Durbin met today with five caregivers and several of their veteran family members.

  • Dan Sylvester, a Chicago resident and himself a veteran of the conflict in Bosnia, cares for his wife Trish, an Iraq veteran with severe Post-Traumatic Stress Disorder (PTSD). The Caregiver Program allowed him to pursue his law degree while providing the full-time care Trish needs.
  • Ingrid Meija, from Chicago, cares for her husband, a medic in Iraq who suffers from the effects traumatic brain injuries from several explosions.  Ingrid gave up her career as an elementary school teacher to care for her husband and says the program allows the couple to still get by.
  • Jennifer Duzinskas, from Bensenville, cares for her husband Richard, who she met after he was severely wounded in Iraq.  The caregiver program allows her to stay home to care for her husband and also allows her to connect with other helpful groups like Wounded Warriors and an organization that provides service dogs to help aid recovery.
  • Andrea Simone, a Joliet resident, cares for her husband Tony, who suffered a traumatic brain injury along with several other injuries when his helicopter was shot down in Afghanistan.  In addition to the financial benefits, Andrea says the caregiver program helps her by giving her opportunities to connect with other caregivers who understand what her family is going through.

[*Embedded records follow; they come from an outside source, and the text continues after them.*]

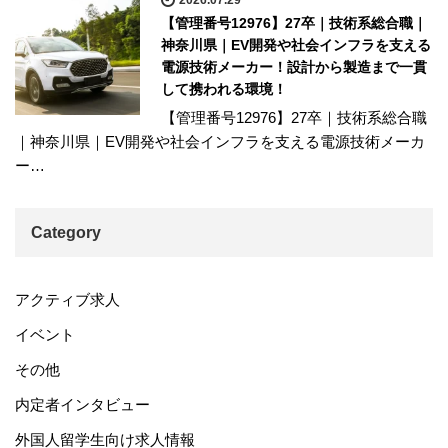
【管理番号12976】27卒｜技術系総合職｜
神奈川県｜EV開発や社会インフラを支える
電源技術メーカー！設計から製造まで一貫
して携われる環境！
【管理番号12976】27卒｜技術系総合職
｜神奈川県｜EV開発や社会インフラを支える電源技術メーカ
ー…
Category
アクティブ求人
イベント
その他
内定者インタビュー
外国人留学生向け求人情報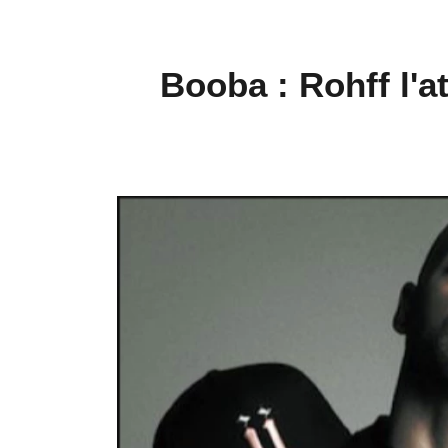
Booba : Rohff l'a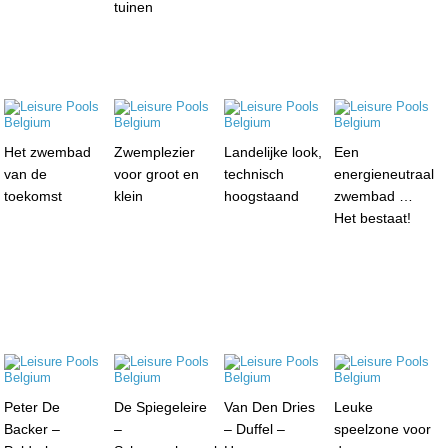
tuinen
Het zwembad
Zwemplezier
Landelijke look,
Een
van de
voor groot en
technisch
energieneutraal
toekomst
klein
hoogstaand
zwembad …
Het bestaat!
Peter De
De Spiegeleire
Van Den Dries
Leuke
Backer –
–
– Duffel –
speelzone voor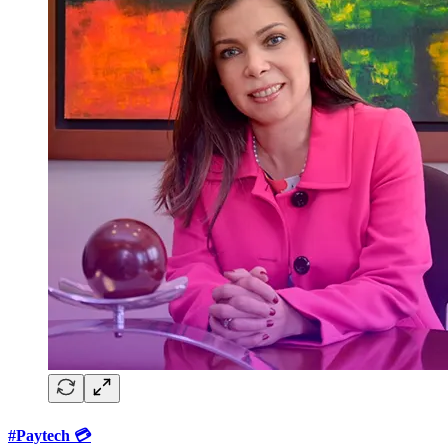
#Paytech 💳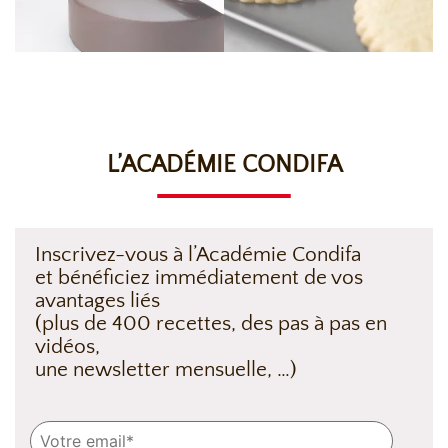
L’ACADÉMIE CONDIFA
Inscrivez-vous à l’Académie Condifa
et bénéficiez immédiatement de vos
avantages liés
(plus de 400 recettes, des pas à pas en
vidéos,
une newsletter mensuelle, …)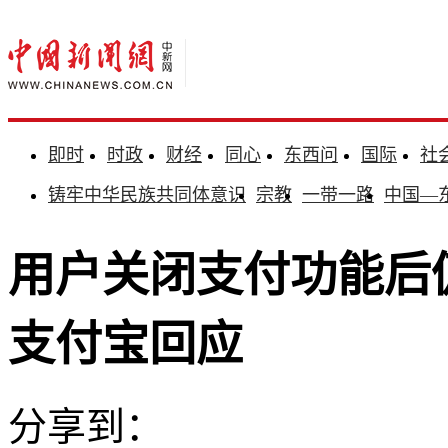
即时
时政
财经
同心
东西问
国际
社
铸牢中华民族共同体意识
宗教
一带一路
中国—
用户关闭支付功能后仍
支付宝回应
分享到：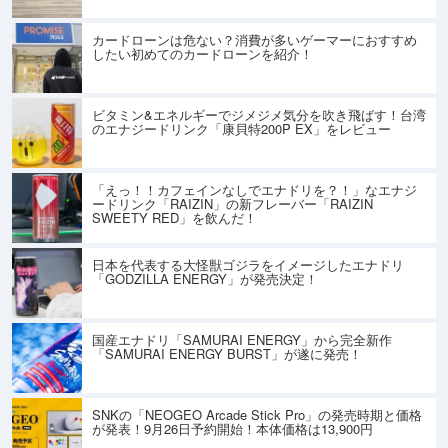
カードローンは危ない？消費が多いゲーマーにおすすめ
したい初めてのカードローンを紹介！
ビタミン&エネルギーでジメジメ気分を吹き飛ばす！台湾
のエナジードリンク「康貝特200P EX」をレビュー
「えっ！！カフェインなしでエナドリを？！」なエナジ
ードリンク「RAIZIN」の新フレーバー「RAIZIN
SWEETY RED」を飲んだ！
日本を代表する大怪獣ゴジラをイメージしたエナドリ
「GODZILLA ENERGY」が発売決定！
国産エナドリ「SAMURAI ENERGY」から完全新作
「SAMURAI ENERGY BURST」が遂に発売！
SNKの「NEOGEO Arcade Stick Pro」の発売時期と価格
が発表！9月26日予約開始！本体価格は13,900円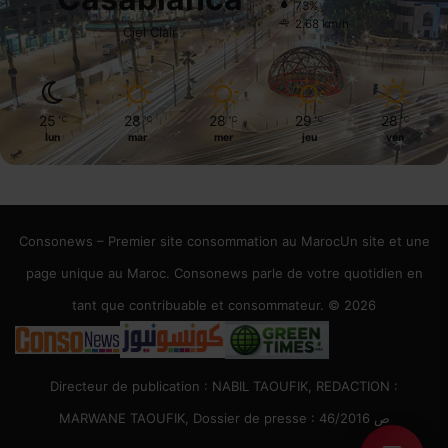
73%
2.68 km/h
Ciel Clair
25
28
28
29
28
℃
℃
℃
℃
℃
lun
mar
mer
jeu
ven
Consonews – Premier site consommation au MarocUn site et une
page unique au Maroc. Consonews parle de votre quotidien en
tant que contribuable et consommateur. © 2026
Directeur de publication : NABIL TAOUFIK, REDACTION :
MARWANE TAOUFIK, Dossier de presse : 46/2016 ص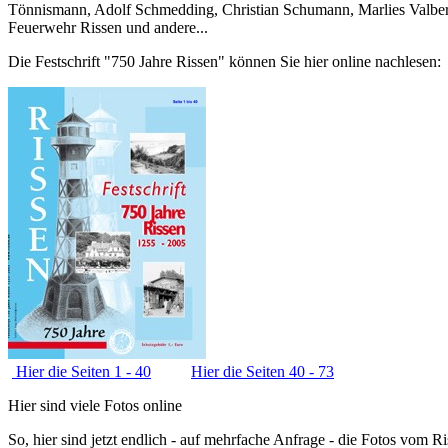
Tönnismann, Adolf Schmedding, Christian Schumann, Marlies Valbert
Feuerwehr Rissen und andere...
Die Festschrift "750 Jahre Rissen" können Sie hier online nachlesen:
Hier die Seiten 1 - 40
Hier die Seiten 40 - 73
Hier sind viele Fotos online
So, hier sind jetzt endlich - auf mehrfache Anfrage - die Fotos vom 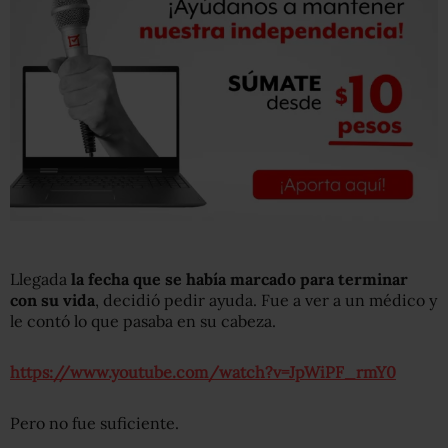
Llegada
la fecha que se había marcado para terminar
con su vida
, decidió pedir ayuda. Fue a ver a un médico y
le contó lo que pasaba en su cabeza.
https://www.youtube.com/watch?v=JpWiPF_rmY0
Pero no fue suficiente.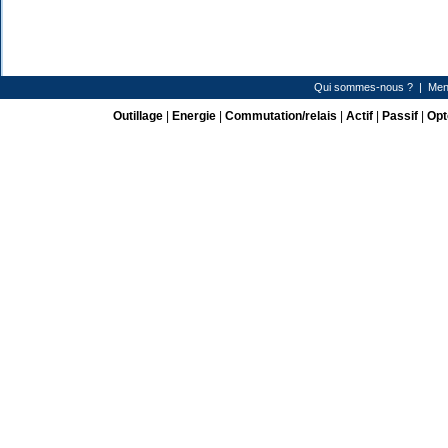
Qui sommes-nous ?
|
Men
Outillage
|
Energie
|
Commutation/relais
|
Actif
|
Passif
|
Opt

  • Juan Lopez, from Oak Lawn, cares for his wife Rebecca, who was left with severe PTSD and metal plates in both legs after an explosion in Iraq.  Juan quit his job to care for her and the couple was forced to live with their parents for a time, but says the program “changed everything for us” by helping them stay afloat financially and giving Juan more opportunities to learn about and understand his wife’s condition.

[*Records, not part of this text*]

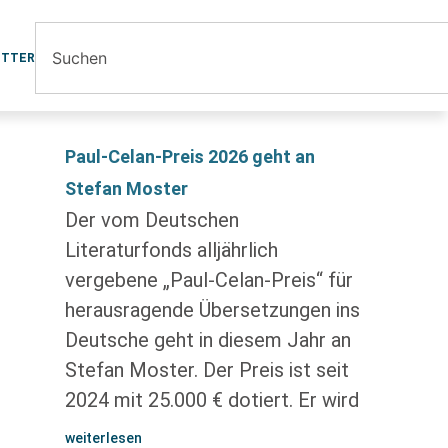
ETTER
Paul-Celan-Preis 2026 geht an
Stefan Moster
Der vom Deutschen
Literaturfonds alljährlich
vergebene „Paul-Celan-Preis“ für
herausragende Übersetzungen ins
Deutsche geht in diesem Jahr an
Stefan Moster. Der Preis ist seit
2024 mit 25.000 € dotiert. Er wird
weiterlesen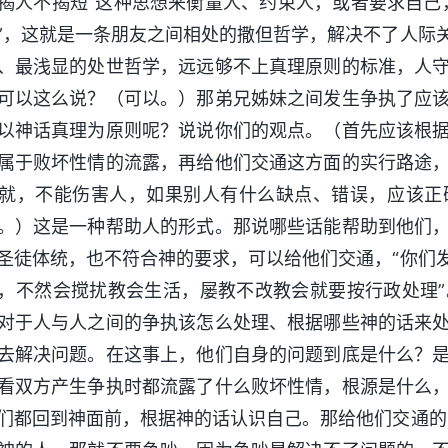
揭人不揭短”这种思想来衡量人、约束人，或者要求自己
”，这就是一条朋友之间相处的撒但哲学，解决不了人际
、最浅显的处世哲学，远远够不上真理原则的标准，人
可以这么说？（可以。）那弟兄姊妹之间发生争执了应
以神话真理为原则呢？说说你们的观点。（首先应该根
属于败坏性情的流露，再给他们交通这方面的实行路途
就，不能伤害人，如果别人有什么缺点、错误，应该正
。）这是一种帮助人的形式。那说哪些话能帮助到他们
圣徒体统，也不符合神的要求，可以给他们交通，“你们
，不然会搅扰教会生活，屡教不改教会就要按行政处理
对于人与人之间的争执该怎么处理、根据哪些神的话来
去解决问题。在这事上，他们自身的问题到底是什么？
看双方产生争执时都流露了什么败坏性情，根源是什么
们都回到神面前，根据神的话认识自己。那给他们交通的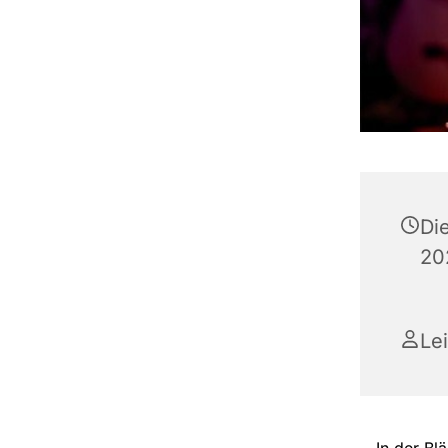
Di
20
Le
In der Bl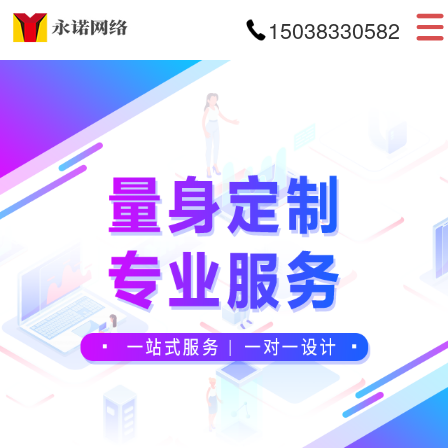
15038330582
首页
网站建设
APP开发
小程序开发
案例展示
新闻资讯
关于我们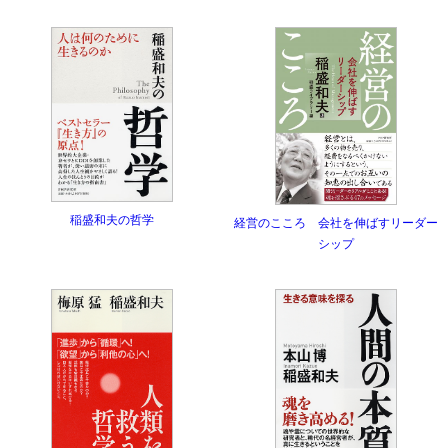
稲盛和夫の哲学
経営のこころ 会社を伸ばすリーダー
シップ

“I applaud each of the special caregivers I met today, as well as their veteran family members and the husbands, wives and parents like them all across the country,” Durbin said.  “These veterans sacrificed their health and well-being for their country, and their caregivers have sacrificed to care for them upon their return home.  We owe each and every one of them a great debt of gratitude.  We want to make sure all qualified family caregivers are enrolled in this program.  If you are a family caregiver of a catastrophically disabled post-9/11 veteran, or you know someone who is, call my office or the VA to receive assistance applying for this program.”


Information outlining the application process is on the VA’s Caregivers website (http://www.caregiver.va.gov/) and available via the Caregiver Hotline at 1-855-260-3274.  Applications can be processed by telephone, mail, online or in person at a local VA Medical Center, where Support Coordinators can assist in the application process.